# 1.2.5: Bike Share (Improving the Code through Iteration)

<br>



---



*Modeling and Simulation in Python*

Copyright 2021 Allen Downey, (License: [Creative Commons Attribution-NonCommercial-ShareAlike 4.0 International](https://creativecommons.org/licenses/by-nc-sa/4.0/))

Revised, Mike Augspurger (2021-present)

<br>



---



We've done our investigation, abstraction, and even implementation.  So we now have a functioning code.   But it's not perfect yet, so now we enter the validation-iteration-implementation feedback loop.  

In [1]:
# Import libraries
import pandas as pd
import numpy.random as npr



---



## Improving the Code

First, we'll consider how to improve an already functioning simulation by making it more fundamentally sound and flexible.

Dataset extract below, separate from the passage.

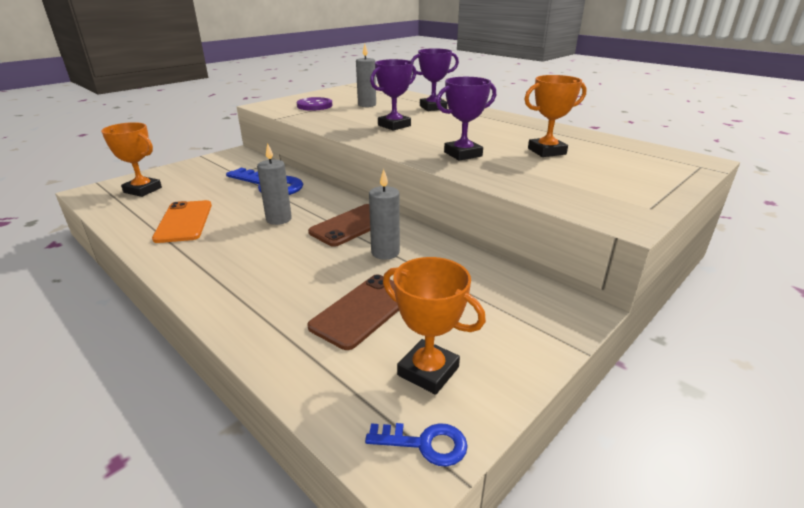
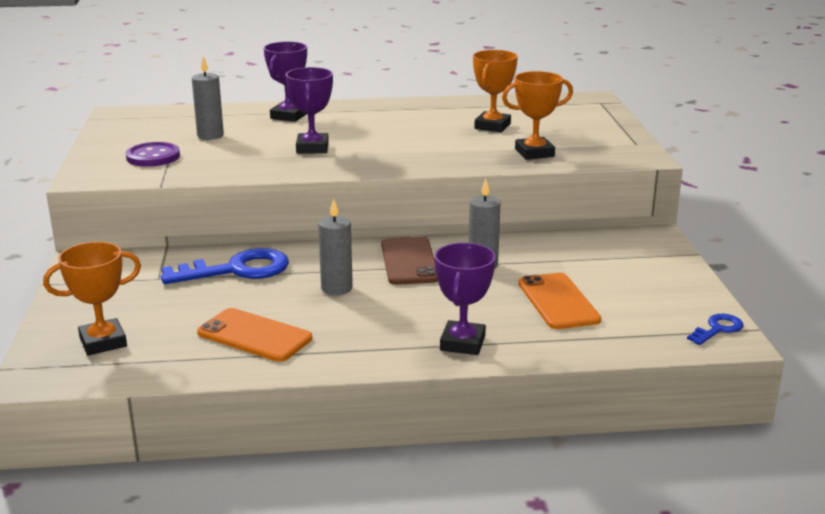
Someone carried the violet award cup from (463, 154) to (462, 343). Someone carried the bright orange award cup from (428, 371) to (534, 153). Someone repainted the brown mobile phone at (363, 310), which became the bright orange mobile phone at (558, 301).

### Adding flexibility to functions through generalization

We already used generalization to make `change_func()` able to accept arguments.   But we can push this process further.  As is, `bike_to_moline()` is *hard-coded* to only change a Series called "bikeshare":

In [2]:
def bike_to_moline():
    bikeshare.augie -= 1
    bikeshare.moline += 1

When this function is called, it modifies a particular object called `bikeshare`. As long as there
is only one state object, that's fine.  But what if there is more than
one bike share system in the world? Or what if we want to run more than
one simulation?

<br>

We want to be able to use this function with any `bikeshare`-like object.  We can do this by allowing it to take a `Series` object as a
argument. Here's what that looks like:

In [3]:
def bike_to_moline(state):
    state.augie -= 1
    state.moline += 1

The name of the parameter is `state`, rather than `bikeshare`, as a
reminder that the value of `state` could be any state `Series` object, not just the one we called `bikeshare`.

<br>

This version of `bike_to_moline` requires a `Series` object as a
parameter, so we have to provide one when we call it:

In [4]:
import pandas as pd
bikeshare = pd.Series(dict(augie=10,moline=2),name="Number of Bikes")
bike_to_moline(bikeshare)

Again, the argument we provide gets assigned to the parameter, so this
function call has the same effect as:

```
state = bikeshare
state.augie -= 1
state.moline += 1
```

Now we can create as many `State` objects as we want:

In [5]:
bikeshare1 = pd.Series(dict(augie=10,moline=2),name="Number of Bikes")
bikeshare2 = pd.Series(dict(augie=2,moline=10),name="Number of Bikes")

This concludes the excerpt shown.